• _Material supplied_:
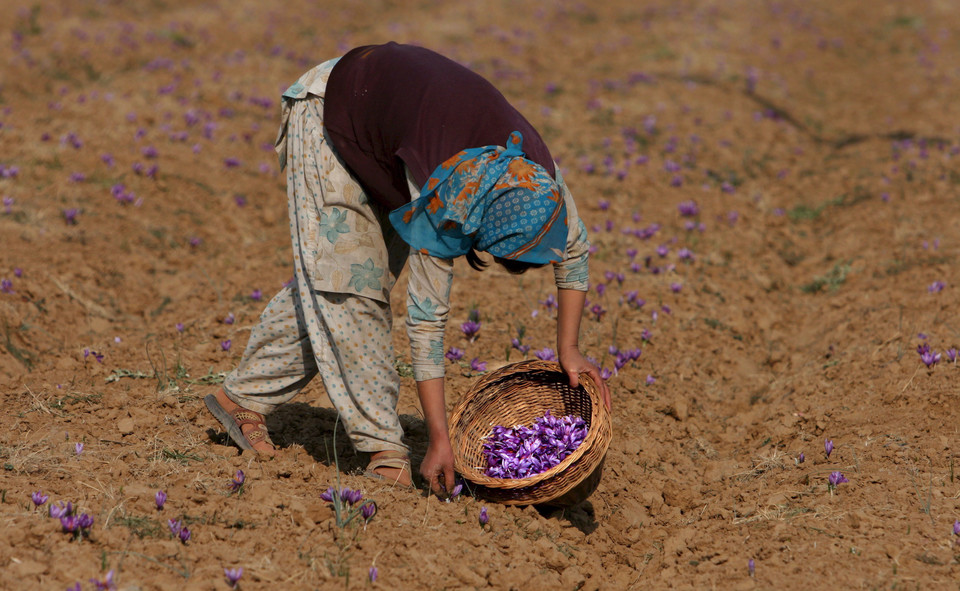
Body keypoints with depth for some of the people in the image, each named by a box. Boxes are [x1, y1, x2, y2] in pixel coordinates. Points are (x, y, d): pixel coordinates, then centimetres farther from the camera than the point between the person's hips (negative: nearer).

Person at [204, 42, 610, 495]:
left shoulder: (540, 172, -26)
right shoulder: (436, 197, -41)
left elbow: (573, 250, -5)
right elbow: (426, 318, -36)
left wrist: (568, 351, -10)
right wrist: (439, 440, -34)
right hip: (327, 113, -6)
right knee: (348, 284, -14)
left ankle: (243, 398, 16)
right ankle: (384, 450, -11)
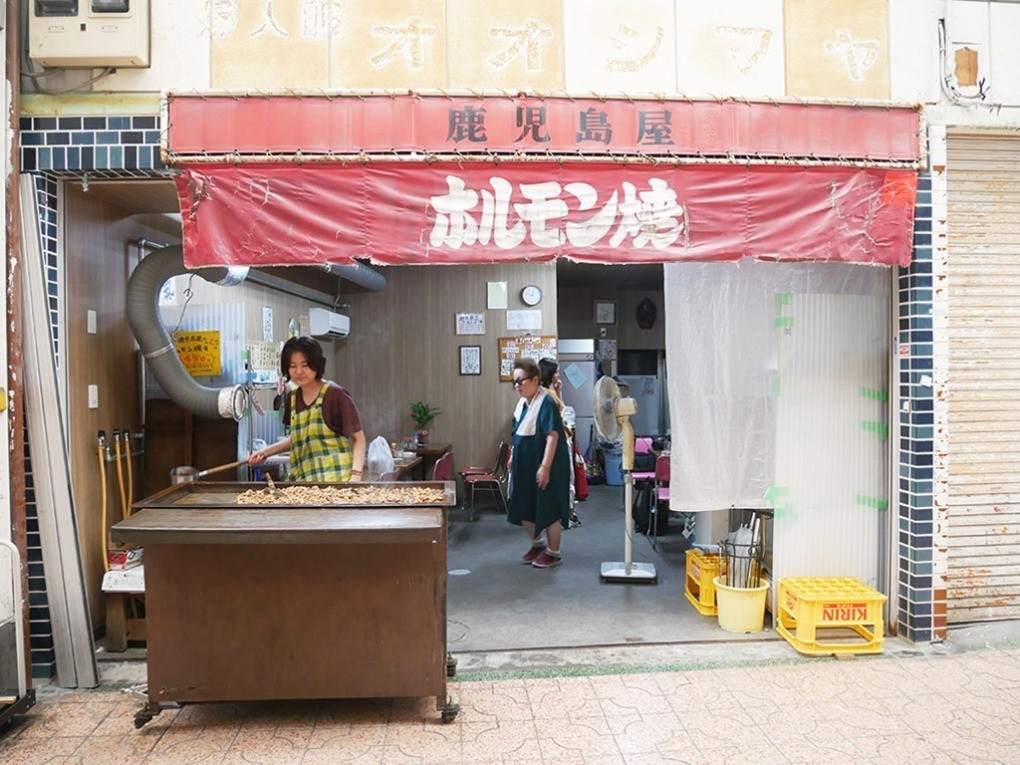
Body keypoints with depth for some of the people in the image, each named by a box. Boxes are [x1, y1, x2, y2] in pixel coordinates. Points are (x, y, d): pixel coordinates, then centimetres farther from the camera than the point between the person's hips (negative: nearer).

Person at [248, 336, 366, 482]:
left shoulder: (335, 395, -7)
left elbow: (358, 438, -5)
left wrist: (355, 476, -16)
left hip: (335, 481, -6)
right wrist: (266, 452, 15)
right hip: (302, 480, 6)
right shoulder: (292, 398, 12)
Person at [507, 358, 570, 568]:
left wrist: (545, 467, -28)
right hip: (525, 466, 9)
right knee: (523, 507, 16)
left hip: (544, 467, -9)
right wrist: (513, 459, 18)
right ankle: (537, 543, 36)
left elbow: (553, 436, -25)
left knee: (549, 510, 4)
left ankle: (554, 553, 20)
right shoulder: (523, 403, 7)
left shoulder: (546, 403, -19)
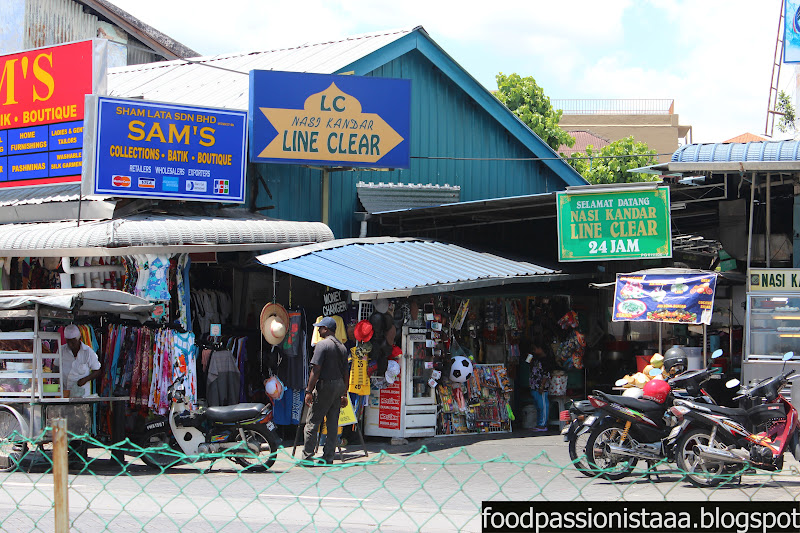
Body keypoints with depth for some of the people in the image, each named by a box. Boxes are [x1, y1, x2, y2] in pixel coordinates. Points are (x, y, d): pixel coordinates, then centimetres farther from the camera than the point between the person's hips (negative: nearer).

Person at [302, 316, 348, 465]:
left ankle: (307, 457, -4)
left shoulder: (322, 344, -10)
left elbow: (316, 370, -15)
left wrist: (309, 391, -14)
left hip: (325, 386, -7)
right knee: (333, 423, 9)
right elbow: (345, 373, 15)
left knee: (312, 422, -3)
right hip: (339, 386, 7)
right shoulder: (342, 347, 13)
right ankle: (328, 457, 9)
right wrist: (344, 394, 20)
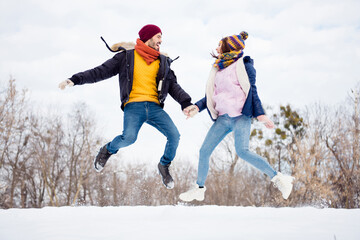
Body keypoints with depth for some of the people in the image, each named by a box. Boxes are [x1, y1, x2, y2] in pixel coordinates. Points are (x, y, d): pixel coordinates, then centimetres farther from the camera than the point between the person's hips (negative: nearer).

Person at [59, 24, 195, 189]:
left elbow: (173, 86, 15)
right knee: (129, 137, -29)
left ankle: (164, 166, 15)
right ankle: (108, 150, 6)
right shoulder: (127, 57, 10)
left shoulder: (163, 62, 21)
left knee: (174, 136, -15)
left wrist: (185, 103, -3)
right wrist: (76, 79, -3)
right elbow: (100, 72, 8)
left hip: (154, 107, 4)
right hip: (133, 106, -4)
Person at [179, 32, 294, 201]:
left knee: (242, 151, -24)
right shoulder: (218, 69, 20)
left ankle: (277, 178, -15)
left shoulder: (244, 66, 1)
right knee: (204, 151, 2)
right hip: (222, 118, 7)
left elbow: (252, 91, -3)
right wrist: (197, 107, 7)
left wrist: (260, 114, -13)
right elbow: (211, 95, 21)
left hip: (240, 116, -7)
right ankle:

• _What is being asked_: Rewrite everything from the line containing "right shoulder: (436, 197, -41)" down to the line containing "right ankle: (328, 457, 9)", both ends included, with the picture lines left out. In the keypoint triples only (x, y and depth), multiply every number by 1.4 and round to a whole number, with halves rounded up; copy all other wording and numbers unchanged.

• _Exercise response_:
right shoulder: (610, 276, -57)
left elbow: (802, 350, -7)
right elbow: (596, 445, -50)
left wrist: (795, 491, -14)
right wrist: (615, 616, -48)
right hip: (458, 158, -8)
right knee: (487, 398, -20)
left ankle: (340, 557, 22)
right ankle: (538, 630, -15)
Body keypoints with depth for some of the people in the image, each named by a box. Boxes are [x1, y1, x2, y2] in pixel coordinates. Points are (x, y, d): pixel coordinates, then centimetres farther from the camera than the point between the person's hips (negative: nearer).

Person at [248, 336, 366, 482]:
left shoulder: (469, 553, -10)
left elbow: (501, 613, -7)
left wrist: (497, 666, -22)
left hip: (469, 673, -8)
right wrist: (372, 633, 21)
right hip: (423, 672, 8)
right shoulder: (409, 557, 17)
Person at [507, 358, 570, 568]:
left wrist: (763, 654, -39)
right hip: (735, 652, 13)
right knee: (732, 710, 22)
left hip: (762, 654, -13)
right wrist: (718, 643, 25)
right ankle: (752, 760, 50)
left elbow: (774, 610, -35)
left knee: (769, 714, 6)
left ankle: (776, 774, 28)
right shoulder: (732, 564, 10)
left shoulder: (764, 564, -27)
Body keypoints with depth for some of the people in the image, each named by a box. Boxes are [x1, y1, x2, y2] in pixel coordinates. Points are (x, y, d): pixel coordinates, then centimetres farther from the camera than the point between the person's hips (negative: nearer).

Person at [302, 316, 348, 465]:
left ankle: (430, 640, -6)
left shoulder: (451, 482, -14)
left elbow: (442, 518, -21)
left wrist: (433, 547, -20)
left hip: (455, 540, -10)
right knee: (466, 592, 13)
right elbow: (483, 522, 21)
left knee: (437, 591, -4)
right hip: (475, 540, 10)
right shoulder: (479, 486, 18)
right ankle: (459, 640, 13)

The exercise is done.